F’rex, if one of the leading manosphere doxx-and-terrify-women brigade got doxxed and terrified, I’d have a hard time mustering a lot of sympathy for him–I think it could be reasonably argued that he deserved a taste of his own medicine. BUT, I would never doxx him, or encourage/condone/retweet/reblog/publicize someone else who did, or send threatening letters to his house, etc. etc. etc., because whether or not he “deserves” that kind of treatment is irrelevant to the fact that it is wrong to commit that kind of action, period. It doesn’t stop him, and it doesn’t un-harm the women he harmed. There’s no good outcome of it.

It seems like where “call-out culture” gets toxic is when people decide that doxxing, harassing, DDOS-ing, etc., is wrong–unless someone is bad enough to really deserve it. And then on an internet full of people of varying maturity, reason, and restraint, “bad enough” can mean just about anything. “So-and-so is bad enough because he abuses women”, vs. “Such-and-such is bad enough because she ruined my favorite movie franchise”, vs. “That one is bad enough because they are wrong about a basic fact (which may or may not actually be a basic fact)”.

Having a handle on who deserves what is useful only insofar as it establishes baseline reasonable boundaries–no one inherently deserves my good opinion, benefit of the doubt, time, attention, emotional labor, or support. No one deserves to never be corrected, or to only be corrected in a manner they deem sufficiently polite, or to be excused for everything they frame as “just a joke”. Everyone deserves basic human rights. etc.

Cool: “[Figure] said/did [problematic thing]; that’s gross and I don’t think I want to support them anymore, and you may not want to, either” = totally the author’s prerogative

Not cool: “[Figure] said/did [problematic thing], and so it is our duty as the Just Ones of the Internet to make their lives miserable for it” = wayyyyy too ripe for abuse

JS
JS
7 years ago

@Diego
I’m gonna call you out for taking down a troll who deserved it. We must duel! Foam pool noodles at 20 paces! Pictures of kittens!
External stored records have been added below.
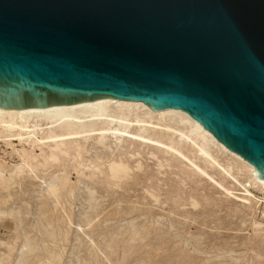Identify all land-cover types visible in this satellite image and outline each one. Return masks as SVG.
<instances>
[{"label": "rangeland", "instance_id": "rangeland-1", "mask_svg": "<svg viewBox=\"0 0 264 264\" xmlns=\"http://www.w3.org/2000/svg\"><path fill=\"white\" fill-rule=\"evenodd\" d=\"M115 103L52 129L95 130L77 138L45 141L47 116L0 127V264H264L246 162L178 116Z\"/></svg>", "mask_w": 264, "mask_h": 264}, {"label": "water", "instance_id": "water-1", "mask_svg": "<svg viewBox=\"0 0 264 264\" xmlns=\"http://www.w3.org/2000/svg\"><path fill=\"white\" fill-rule=\"evenodd\" d=\"M178 110L264 181V0H0V109Z\"/></svg>", "mask_w": 264, "mask_h": 264}, {"label": "bare ground", "instance_id": "bare-ground-1", "mask_svg": "<svg viewBox=\"0 0 264 264\" xmlns=\"http://www.w3.org/2000/svg\"><path fill=\"white\" fill-rule=\"evenodd\" d=\"M113 101H115V100L107 99V100L93 101V102L77 104V105H72V106H66V107H49V108H44V109H23V110H5V109H0V127H14L15 128V125L17 124L16 123V119H19L20 120V125H19L20 130L24 129L27 132L28 130H33L35 128L39 129L40 128V124L36 122L34 125L28 126L26 123H23V121H24L23 119H24L25 116H27V115L47 116L43 120V122L45 123V129L49 130V132L46 134V137L44 138L45 141H52L53 142V141H56V140L77 138V137H80L82 135L87 134L89 131L94 132L95 130L87 131V130L82 129V130H78V131H74V132L62 131V132L57 133V132L52 131V129L57 127V126H59L62 123L68 122V121H71V122H74V123H83V122L93 121L94 117H96V115H93V116L92 115H90V116H79L78 115V116H76L73 113L76 112L77 110L84 109V108L105 106L107 104L113 103ZM116 103L118 105H121V106H130V107L131 106L132 107L141 106V107L145 108V110L150 115L153 114V113H157V115L161 116V117L162 116H168V115L169 116H171V115L172 116L173 115L178 116L181 120H184V121L187 122V124H189L188 128H190L189 132H190L191 135L192 134L193 135L196 134V135L200 136L204 141H208L209 143L210 142L214 143L216 146H218L219 148H221L225 152H227V153H229L231 155L233 154V156H235L236 158L242 160L243 163L246 162L241 157H239L238 155L228 151L222 144L217 142V140L209 132L203 130L202 127L197 122L192 120L187 114H185V113H183L181 111L169 109V110H163V111L154 112V111L150 110L148 107H146L144 104H142L140 102L116 101ZM134 122H135L136 125L137 124L140 125V123H144V121L139 120V119H136ZM109 131H110V129L98 130V132H107V133ZM113 132L114 133H121V131H119V130H115ZM123 132L125 134V131H123ZM27 133H31V131H28ZM88 135H90V134H88ZM181 135L183 136V134H181ZM19 136H20V134L18 135V137ZM190 136L188 135V137H190ZM138 137L143 139L141 136H138ZM244 164L250 170V172L252 174V177H253L254 183L258 184V185H264V181L263 180H259L255 176L254 168L247 162L244 163Z\"/></svg>", "mask_w": 264, "mask_h": 264}]
</instances>
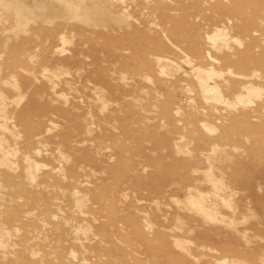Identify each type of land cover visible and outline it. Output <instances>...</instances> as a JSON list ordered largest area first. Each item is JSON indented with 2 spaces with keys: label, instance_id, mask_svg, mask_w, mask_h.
<instances>
[{
  "label": "rangeland",
  "instance_id": "1",
  "mask_svg": "<svg viewBox=\"0 0 264 264\" xmlns=\"http://www.w3.org/2000/svg\"><path fill=\"white\" fill-rule=\"evenodd\" d=\"M0 264H264V0H0Z\"/></svg>",
  "mask_w": 264,
  "mask_h": 264
},
{
  "label": "bare ground",
  "instance_id": "2",
  "mask_svg": "<svg viewBox=\"0 0 264 264\" xmlns=\"http://www.w3.org/2000/svg\"><path fill=\"white\" fill-rule=\"evenodd\" d=\"M14 1V0H13ZM12 0H9V3L10 2H13ZM15 1H17V0H15ZM28 2V1H27ZM26 2V3H27ZM69 5H73V3H71V2H69V1H66ZM29 3V2H28ZM10 7V6H9ZM75 10H79V7L78 6H75ZM16 12V11H15ZM162 61H160L159 63H161ZM165 62V61H164ZM158 63V64H159ZM167 63H168V61H167ZM160 66H161V64H159ZM166 68V67H165ZM165 70V69H164ZM163 69H162V71H164ZM167 72V71H166ZM164 73V72H163ZM211 78V77H210ZM48 79V78H47ZM56 79V78H55ZM149 79V78H148ZM147 80V79H146ZM210 81V80H209ZM122 82V81H121ZM200 86V85H199ZM247 91V90H246ZM211 89H210V86H209V84H205V85H203V94H204V96H202V97H204V98H206V103H208L209 102V100L208 99H210L211 98ZM246 93V92H245ZM210 97V98H209ZM203 99V98H202ZM203 100H205V99H203ZM208 101V102H207ZM230 107V106H229ZM100 112V111H99ZM212 151V150H211ZM209 158V157H208ZM207 179L211 182V184L213 185V189H217V181L211 176V175H208L207 176ZM216 192V191H215ZM218 197V196H217ZM221 200V199H220ZM225 202V201H224ZM223 202V203H224ZM225 204V203H224ZM188 205H189V207L194 211V213L196 212V213H200V214H203V216L206 218V220H213V213H212V211L211 210H206V208L204 207V199H203V197L202 196H200V195H198V196H196V197H193V196H190L189 198H188ZM6 229V228H5ZM6 232V231H5Z\"/></svg>",
  "mask_w": 264,
  "mask_h": 264
}]
</instances>
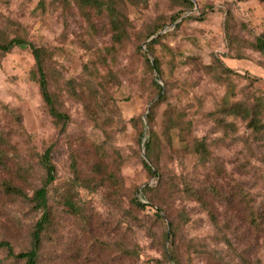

Pictures of kittens balanced on pool noodles (over carpet, don’t want wet kittens)!

@Zumah
If you come here to argue disingenuously about how “the left” is doing this, or that, don’t be surprised at being yelled at (or just ignored) by “the left”. The alt-right does it a lot worse than we do here, which is mostly just discuss and maybe call Congress. Alt-right has doxed, outed, harrassed innocent businesses, shouted they’re “boy”cotting good movies to anything that will listen. All sorts of right-wing “we’re against X” shouted loudly on Fox, and any other news network that falls for it.

How mocking actual creeps is killing America, you haven’t explained, and really can’t.